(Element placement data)

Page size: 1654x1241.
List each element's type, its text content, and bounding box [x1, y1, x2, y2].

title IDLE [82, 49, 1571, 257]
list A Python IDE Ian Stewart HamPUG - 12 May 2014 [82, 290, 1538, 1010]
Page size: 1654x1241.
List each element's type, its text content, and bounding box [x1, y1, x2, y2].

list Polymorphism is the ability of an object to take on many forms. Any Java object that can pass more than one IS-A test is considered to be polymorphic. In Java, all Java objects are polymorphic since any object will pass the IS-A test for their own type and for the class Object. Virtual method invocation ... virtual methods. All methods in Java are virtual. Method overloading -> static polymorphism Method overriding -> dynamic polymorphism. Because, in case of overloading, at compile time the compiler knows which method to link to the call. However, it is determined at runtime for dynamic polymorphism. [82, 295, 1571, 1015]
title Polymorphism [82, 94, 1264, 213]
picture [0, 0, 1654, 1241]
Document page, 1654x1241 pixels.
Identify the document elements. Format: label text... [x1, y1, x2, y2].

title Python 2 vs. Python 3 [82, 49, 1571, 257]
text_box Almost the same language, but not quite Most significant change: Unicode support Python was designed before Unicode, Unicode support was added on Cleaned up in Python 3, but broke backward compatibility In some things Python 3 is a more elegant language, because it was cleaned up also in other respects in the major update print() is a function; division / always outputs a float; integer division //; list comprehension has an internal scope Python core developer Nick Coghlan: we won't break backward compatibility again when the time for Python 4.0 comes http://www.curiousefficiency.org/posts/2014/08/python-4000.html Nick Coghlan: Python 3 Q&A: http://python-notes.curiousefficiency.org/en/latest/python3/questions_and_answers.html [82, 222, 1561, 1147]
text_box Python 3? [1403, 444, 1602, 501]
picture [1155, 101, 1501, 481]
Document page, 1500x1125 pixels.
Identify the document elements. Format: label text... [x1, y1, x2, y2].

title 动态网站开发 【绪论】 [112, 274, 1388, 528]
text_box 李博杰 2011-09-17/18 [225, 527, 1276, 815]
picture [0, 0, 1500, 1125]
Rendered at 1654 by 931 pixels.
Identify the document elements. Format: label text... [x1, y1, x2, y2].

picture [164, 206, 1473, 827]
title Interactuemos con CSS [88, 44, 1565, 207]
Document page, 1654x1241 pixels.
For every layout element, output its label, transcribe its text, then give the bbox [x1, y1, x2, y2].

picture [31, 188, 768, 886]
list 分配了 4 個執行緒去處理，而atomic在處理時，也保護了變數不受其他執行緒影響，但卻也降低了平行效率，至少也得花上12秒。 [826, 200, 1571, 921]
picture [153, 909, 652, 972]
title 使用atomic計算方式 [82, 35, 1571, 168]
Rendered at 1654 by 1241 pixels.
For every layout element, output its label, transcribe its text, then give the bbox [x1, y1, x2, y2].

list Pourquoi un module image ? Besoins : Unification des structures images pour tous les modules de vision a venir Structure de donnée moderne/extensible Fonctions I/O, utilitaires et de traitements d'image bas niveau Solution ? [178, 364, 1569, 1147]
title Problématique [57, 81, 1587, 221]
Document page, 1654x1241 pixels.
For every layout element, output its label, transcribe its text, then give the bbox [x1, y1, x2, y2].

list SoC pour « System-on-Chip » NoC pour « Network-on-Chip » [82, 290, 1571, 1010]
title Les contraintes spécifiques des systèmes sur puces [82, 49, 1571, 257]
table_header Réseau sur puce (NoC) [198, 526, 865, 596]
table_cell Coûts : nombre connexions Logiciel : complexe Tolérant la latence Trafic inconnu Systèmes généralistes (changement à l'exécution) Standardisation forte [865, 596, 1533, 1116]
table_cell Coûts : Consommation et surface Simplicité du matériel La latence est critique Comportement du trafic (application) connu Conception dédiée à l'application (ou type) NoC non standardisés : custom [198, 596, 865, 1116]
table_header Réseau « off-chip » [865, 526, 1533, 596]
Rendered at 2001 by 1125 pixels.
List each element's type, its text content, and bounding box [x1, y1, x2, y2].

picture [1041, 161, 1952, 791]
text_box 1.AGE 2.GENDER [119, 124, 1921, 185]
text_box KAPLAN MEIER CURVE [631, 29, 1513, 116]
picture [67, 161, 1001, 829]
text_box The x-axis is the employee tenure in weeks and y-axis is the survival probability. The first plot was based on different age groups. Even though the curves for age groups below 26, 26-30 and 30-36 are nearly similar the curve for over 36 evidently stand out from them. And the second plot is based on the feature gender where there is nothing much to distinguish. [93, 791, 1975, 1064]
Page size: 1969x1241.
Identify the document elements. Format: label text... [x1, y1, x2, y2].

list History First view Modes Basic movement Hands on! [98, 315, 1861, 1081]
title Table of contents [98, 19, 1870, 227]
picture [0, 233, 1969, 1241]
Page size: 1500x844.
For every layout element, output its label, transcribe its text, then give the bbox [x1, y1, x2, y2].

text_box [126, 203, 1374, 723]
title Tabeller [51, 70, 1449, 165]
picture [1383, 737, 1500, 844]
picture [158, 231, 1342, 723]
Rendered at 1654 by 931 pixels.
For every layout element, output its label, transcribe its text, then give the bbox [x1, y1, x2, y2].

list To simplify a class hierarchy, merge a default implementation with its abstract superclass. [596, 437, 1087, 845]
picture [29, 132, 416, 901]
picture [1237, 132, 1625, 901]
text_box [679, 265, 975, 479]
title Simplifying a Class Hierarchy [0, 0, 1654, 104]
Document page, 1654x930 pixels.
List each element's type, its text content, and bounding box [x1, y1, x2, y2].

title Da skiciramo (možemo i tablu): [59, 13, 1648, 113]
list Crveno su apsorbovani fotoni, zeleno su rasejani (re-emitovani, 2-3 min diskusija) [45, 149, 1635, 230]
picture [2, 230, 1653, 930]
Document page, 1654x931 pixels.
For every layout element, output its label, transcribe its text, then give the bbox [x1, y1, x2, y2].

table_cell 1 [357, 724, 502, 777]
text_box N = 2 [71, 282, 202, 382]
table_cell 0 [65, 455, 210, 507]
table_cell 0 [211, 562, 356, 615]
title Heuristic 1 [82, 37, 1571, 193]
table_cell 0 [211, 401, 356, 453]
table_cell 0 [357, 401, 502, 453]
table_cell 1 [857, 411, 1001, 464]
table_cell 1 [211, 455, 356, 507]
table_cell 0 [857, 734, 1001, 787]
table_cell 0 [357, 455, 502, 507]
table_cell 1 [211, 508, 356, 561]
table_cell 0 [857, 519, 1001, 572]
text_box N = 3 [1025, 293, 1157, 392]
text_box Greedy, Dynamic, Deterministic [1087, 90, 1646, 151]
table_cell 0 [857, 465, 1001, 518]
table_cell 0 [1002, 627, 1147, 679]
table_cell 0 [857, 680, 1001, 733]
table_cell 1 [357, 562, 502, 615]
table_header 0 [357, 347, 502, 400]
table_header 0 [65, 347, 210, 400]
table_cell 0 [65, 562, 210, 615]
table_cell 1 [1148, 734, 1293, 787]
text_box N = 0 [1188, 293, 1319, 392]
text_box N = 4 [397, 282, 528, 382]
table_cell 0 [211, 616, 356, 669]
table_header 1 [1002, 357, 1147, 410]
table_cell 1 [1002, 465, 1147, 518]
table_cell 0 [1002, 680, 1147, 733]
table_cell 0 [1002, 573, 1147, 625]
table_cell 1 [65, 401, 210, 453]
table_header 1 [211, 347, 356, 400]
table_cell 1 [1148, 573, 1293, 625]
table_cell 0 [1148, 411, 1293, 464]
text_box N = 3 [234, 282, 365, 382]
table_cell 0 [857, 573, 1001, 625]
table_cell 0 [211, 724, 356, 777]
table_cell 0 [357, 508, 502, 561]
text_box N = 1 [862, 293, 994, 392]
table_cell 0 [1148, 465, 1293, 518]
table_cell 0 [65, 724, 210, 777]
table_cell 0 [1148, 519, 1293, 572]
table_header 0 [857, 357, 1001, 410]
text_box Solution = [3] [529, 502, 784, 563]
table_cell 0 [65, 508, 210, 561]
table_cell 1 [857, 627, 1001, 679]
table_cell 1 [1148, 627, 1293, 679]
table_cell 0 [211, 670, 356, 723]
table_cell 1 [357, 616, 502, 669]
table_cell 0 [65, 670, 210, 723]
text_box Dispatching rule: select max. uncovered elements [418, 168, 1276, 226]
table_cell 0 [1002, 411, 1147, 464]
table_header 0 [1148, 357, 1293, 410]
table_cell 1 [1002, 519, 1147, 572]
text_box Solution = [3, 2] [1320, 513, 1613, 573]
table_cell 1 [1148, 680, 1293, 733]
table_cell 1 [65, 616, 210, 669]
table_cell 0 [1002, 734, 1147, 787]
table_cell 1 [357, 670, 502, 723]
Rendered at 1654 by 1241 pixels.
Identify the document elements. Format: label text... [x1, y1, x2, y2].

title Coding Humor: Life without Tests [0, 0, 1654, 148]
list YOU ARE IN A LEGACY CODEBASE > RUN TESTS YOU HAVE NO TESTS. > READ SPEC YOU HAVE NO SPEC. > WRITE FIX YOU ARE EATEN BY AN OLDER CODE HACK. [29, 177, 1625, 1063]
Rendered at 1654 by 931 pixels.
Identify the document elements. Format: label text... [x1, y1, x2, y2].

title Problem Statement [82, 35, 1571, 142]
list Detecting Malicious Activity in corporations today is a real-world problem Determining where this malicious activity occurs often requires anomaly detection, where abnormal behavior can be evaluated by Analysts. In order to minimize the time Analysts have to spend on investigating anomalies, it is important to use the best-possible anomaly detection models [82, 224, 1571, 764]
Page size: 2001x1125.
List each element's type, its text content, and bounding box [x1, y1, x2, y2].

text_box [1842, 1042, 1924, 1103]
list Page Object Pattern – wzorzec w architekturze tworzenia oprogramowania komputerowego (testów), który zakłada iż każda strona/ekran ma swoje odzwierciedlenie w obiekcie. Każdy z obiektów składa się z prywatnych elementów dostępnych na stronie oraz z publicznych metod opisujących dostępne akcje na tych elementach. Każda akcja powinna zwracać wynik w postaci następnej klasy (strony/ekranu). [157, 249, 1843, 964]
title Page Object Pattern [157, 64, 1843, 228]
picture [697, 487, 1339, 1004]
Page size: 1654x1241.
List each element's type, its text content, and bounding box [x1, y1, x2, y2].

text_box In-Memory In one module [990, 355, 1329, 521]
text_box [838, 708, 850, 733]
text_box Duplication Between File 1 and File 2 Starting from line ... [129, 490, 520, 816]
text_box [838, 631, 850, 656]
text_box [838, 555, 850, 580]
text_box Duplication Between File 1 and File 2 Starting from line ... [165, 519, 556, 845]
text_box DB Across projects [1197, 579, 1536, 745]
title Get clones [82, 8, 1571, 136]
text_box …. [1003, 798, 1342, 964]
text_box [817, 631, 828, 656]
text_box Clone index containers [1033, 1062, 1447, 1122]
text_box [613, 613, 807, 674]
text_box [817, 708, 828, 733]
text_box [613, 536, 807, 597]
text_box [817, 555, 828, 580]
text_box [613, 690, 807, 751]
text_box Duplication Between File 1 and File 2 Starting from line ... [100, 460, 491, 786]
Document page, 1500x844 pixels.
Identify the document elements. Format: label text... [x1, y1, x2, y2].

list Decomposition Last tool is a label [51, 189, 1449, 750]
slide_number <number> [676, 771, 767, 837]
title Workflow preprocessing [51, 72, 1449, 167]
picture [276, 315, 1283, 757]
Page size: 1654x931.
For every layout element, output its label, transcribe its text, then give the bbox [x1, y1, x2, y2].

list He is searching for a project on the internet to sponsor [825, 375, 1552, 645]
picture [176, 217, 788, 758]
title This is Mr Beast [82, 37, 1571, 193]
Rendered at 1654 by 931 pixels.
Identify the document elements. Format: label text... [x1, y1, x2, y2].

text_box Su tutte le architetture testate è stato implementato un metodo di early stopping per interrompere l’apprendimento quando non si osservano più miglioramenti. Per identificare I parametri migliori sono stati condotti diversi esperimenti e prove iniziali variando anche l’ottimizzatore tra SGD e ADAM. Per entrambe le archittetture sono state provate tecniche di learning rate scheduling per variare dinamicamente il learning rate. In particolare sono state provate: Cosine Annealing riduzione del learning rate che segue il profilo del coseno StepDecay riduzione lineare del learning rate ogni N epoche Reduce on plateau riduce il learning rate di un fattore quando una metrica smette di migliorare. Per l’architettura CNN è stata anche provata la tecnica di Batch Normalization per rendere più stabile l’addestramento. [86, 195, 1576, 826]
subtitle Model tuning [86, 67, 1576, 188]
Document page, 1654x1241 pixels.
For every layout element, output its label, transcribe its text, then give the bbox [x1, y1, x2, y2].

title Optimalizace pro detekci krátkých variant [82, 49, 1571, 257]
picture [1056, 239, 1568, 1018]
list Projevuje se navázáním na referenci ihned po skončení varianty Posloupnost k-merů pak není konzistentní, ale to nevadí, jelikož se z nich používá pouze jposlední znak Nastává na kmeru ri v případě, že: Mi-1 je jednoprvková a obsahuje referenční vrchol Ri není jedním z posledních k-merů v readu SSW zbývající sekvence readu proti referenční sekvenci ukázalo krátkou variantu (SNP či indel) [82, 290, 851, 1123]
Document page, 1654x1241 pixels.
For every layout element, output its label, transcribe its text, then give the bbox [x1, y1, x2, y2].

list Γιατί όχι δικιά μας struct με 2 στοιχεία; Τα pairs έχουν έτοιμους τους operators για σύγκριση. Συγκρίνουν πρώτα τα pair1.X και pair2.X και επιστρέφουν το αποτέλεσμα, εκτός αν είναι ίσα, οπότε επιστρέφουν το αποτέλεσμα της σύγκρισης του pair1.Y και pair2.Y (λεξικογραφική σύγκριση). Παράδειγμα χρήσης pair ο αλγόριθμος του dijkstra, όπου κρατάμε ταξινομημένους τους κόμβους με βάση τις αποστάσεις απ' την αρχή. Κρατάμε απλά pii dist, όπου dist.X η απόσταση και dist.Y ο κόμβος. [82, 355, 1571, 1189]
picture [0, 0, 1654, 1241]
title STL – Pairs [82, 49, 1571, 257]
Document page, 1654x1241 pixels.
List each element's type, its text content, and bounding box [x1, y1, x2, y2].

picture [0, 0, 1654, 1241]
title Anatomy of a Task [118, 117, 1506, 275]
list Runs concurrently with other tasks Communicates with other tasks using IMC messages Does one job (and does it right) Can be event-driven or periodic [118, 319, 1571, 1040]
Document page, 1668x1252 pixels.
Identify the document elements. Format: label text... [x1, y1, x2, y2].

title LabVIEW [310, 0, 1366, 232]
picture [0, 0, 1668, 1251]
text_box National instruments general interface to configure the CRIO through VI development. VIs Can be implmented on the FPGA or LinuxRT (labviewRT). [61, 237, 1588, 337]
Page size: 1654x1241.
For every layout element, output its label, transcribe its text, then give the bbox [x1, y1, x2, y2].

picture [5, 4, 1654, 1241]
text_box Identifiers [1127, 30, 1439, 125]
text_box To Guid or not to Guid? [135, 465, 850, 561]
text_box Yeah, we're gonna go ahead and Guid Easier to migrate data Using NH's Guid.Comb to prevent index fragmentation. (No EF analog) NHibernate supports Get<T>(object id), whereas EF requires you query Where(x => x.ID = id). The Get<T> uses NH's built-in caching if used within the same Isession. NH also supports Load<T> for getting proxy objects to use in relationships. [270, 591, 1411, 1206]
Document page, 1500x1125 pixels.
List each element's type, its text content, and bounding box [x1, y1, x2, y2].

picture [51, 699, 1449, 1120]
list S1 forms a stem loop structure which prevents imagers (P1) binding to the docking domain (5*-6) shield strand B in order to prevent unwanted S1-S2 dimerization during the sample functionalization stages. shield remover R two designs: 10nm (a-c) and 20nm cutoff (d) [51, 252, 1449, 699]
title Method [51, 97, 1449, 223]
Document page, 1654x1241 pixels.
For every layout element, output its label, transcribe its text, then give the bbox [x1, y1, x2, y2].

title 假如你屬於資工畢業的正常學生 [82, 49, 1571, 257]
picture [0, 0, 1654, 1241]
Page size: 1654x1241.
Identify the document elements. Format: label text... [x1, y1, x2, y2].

WHAT THE TASK REQUIRES: Could you give the lines from the one with "Page size: 1500x844." through the one with "picture [158, 231, 1342, 723]" again, substituting "page element" for "layout element" and leaving everything else unchanged?

SOLUTION:
Page size: 1500x844.
For every page element, output its label, transcribe its text, then give the bbox [x1, y1, x2, y2].

text_box [126, 203, 1374, 723]
title Tabeller [51, 70, 1449, 165]
picture [1383, 737, 1500, 844]
picture [158, 231, 1342, 723]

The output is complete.